> **YOUR TASK**:
When you find the line with "Pat Tinsley" among the records below, reproduce it and each line after it exactly, ending with the line with "Reduces labor, overhead and storage costs".

> **GIVEN RECORDS**:
:::

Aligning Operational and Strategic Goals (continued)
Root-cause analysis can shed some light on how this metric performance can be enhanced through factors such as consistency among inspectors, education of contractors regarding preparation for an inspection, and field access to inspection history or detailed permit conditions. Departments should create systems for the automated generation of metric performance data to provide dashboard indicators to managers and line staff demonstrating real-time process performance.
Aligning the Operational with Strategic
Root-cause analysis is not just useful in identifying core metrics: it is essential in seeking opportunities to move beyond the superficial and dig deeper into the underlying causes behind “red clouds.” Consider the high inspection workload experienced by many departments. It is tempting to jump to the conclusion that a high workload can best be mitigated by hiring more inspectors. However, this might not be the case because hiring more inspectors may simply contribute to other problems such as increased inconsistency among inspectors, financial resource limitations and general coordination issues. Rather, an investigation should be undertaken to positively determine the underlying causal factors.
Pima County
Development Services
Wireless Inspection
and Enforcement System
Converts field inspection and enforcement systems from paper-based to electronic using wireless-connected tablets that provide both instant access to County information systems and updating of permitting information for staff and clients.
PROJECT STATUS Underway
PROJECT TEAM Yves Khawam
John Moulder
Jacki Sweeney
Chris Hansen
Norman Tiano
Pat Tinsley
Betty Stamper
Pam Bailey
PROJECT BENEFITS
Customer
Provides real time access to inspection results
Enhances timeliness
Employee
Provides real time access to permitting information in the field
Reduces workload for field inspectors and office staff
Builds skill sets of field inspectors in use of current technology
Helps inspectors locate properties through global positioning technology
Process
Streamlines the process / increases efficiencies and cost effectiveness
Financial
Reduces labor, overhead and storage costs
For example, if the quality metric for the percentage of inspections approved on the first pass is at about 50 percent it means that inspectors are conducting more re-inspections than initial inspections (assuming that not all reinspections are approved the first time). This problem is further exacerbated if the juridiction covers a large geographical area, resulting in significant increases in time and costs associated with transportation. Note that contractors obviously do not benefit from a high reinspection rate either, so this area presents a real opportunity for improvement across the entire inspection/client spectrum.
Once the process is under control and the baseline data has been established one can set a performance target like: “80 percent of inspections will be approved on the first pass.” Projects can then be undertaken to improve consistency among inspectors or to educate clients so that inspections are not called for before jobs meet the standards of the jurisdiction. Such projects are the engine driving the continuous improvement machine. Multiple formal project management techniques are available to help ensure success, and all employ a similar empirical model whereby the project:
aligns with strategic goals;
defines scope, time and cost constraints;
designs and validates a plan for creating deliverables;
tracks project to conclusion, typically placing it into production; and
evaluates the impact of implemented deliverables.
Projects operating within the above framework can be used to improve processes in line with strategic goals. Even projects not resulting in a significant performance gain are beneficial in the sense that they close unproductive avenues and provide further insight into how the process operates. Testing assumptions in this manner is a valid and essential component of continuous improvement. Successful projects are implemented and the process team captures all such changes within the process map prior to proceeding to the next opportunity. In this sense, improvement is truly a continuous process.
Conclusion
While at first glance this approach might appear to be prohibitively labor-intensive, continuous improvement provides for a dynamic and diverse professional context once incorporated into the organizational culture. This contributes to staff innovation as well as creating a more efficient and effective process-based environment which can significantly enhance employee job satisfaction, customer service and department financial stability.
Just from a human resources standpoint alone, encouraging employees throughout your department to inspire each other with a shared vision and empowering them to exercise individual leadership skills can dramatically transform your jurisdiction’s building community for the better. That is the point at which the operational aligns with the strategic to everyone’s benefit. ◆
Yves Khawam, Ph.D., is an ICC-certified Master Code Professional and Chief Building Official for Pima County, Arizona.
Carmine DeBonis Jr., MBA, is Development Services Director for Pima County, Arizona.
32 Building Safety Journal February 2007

:::

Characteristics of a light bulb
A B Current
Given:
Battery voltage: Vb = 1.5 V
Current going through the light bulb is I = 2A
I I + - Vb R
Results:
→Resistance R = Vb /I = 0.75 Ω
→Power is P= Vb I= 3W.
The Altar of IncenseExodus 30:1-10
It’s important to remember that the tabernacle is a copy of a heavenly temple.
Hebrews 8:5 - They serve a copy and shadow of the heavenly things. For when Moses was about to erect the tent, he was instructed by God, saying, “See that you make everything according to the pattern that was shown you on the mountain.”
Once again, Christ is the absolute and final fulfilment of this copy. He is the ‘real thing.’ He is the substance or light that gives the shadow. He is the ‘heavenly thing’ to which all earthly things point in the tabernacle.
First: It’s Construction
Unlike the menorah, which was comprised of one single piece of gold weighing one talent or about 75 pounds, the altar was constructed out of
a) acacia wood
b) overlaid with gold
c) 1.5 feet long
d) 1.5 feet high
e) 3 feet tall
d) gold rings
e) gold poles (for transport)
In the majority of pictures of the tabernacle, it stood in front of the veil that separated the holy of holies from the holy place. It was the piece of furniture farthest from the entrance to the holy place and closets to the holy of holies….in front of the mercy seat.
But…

:::

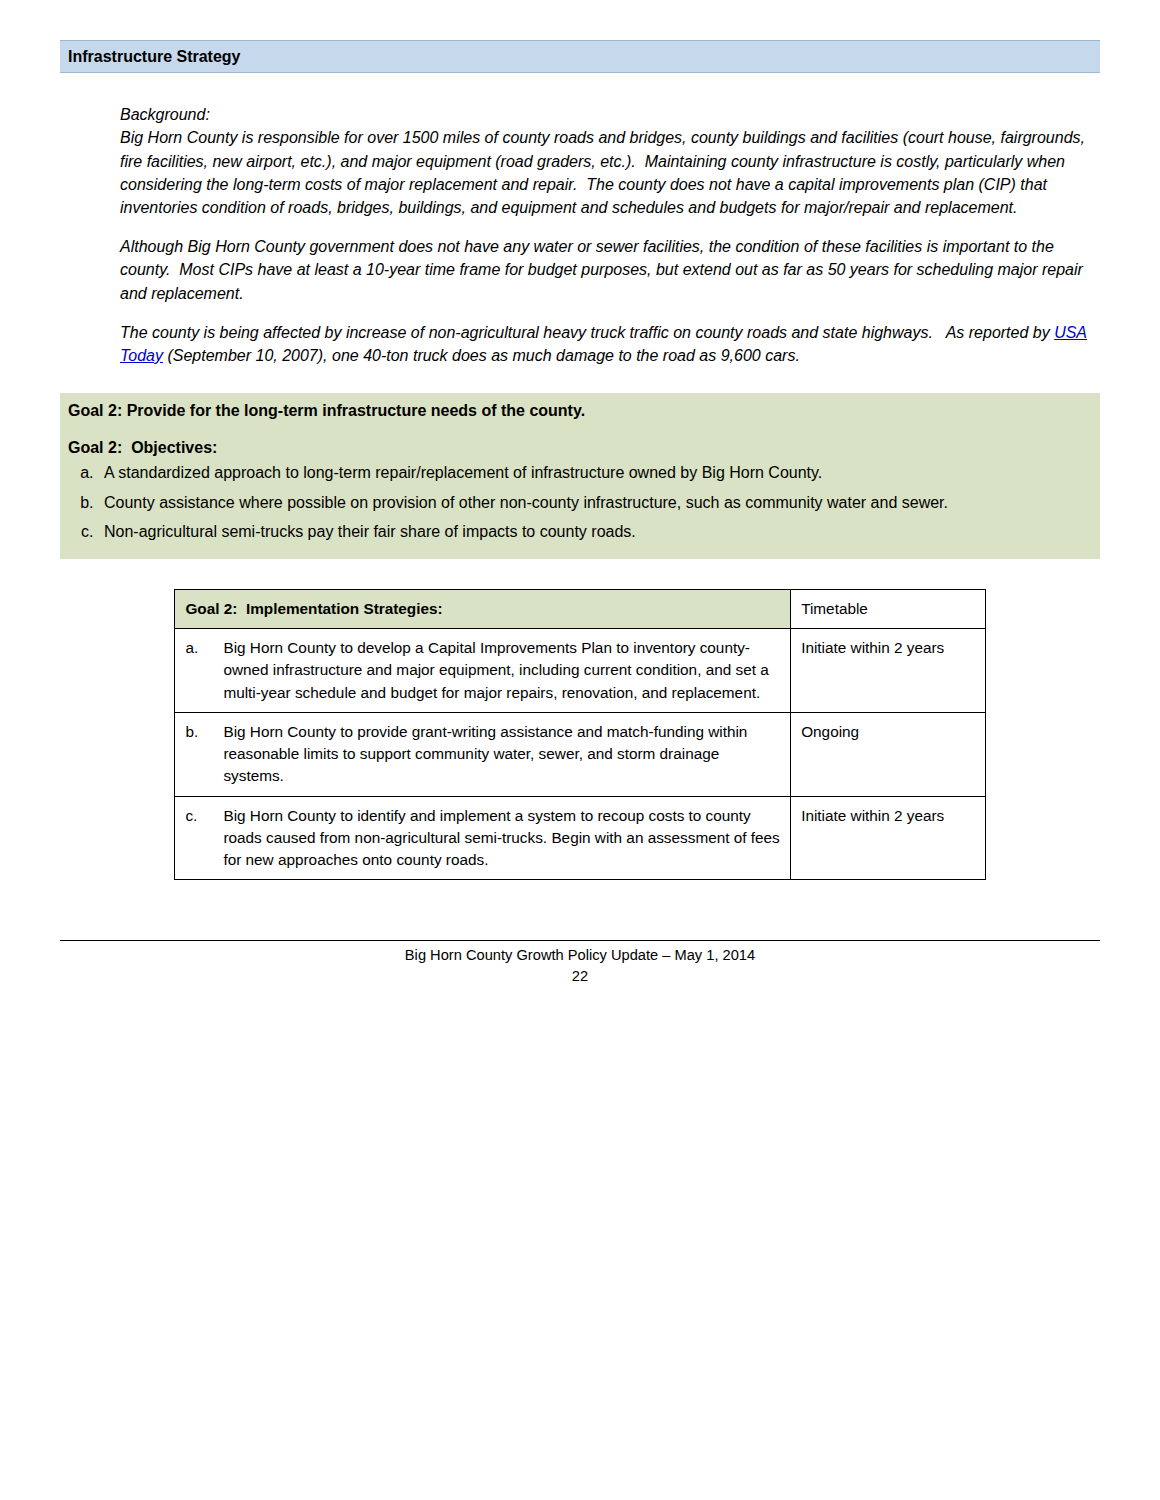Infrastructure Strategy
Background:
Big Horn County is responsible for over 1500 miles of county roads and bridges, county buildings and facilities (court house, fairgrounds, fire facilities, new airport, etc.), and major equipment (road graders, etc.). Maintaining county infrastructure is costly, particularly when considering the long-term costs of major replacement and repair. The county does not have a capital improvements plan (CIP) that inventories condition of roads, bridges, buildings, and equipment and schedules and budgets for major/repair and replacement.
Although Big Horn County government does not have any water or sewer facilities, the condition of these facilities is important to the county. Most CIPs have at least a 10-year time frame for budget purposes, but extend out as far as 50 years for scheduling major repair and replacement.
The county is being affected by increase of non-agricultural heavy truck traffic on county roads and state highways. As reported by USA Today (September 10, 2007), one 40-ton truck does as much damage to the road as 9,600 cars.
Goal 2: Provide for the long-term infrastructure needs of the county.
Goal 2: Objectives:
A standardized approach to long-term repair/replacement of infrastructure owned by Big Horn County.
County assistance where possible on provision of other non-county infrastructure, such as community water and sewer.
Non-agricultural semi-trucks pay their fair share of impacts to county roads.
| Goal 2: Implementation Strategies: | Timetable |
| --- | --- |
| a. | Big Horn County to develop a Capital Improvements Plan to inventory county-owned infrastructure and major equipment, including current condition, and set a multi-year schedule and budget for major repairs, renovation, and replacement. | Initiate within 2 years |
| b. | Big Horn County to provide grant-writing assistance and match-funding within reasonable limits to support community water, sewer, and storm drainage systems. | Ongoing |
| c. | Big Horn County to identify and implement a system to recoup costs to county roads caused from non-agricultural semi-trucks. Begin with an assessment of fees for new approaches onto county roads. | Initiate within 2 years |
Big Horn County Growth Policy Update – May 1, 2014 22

:::

> **ANSWER SPACE**:
Pat Tinsley
Betty Stamper
Pam Bailey
PROJECT BENEFITS
Customer
Provides real time access to inspection results
Enhances timeliness
Employee
Provides real time access to permitting information in the field
Reduces workload for field inspectors and office staff
Builds skill sets of field inspectors in use of current technology
Helps inspectors locate properties through global positioning technology
Process
Streamlines the process / increases efficiencies and cost effectiveness
Financial
Reduces labor, overhead and storage costs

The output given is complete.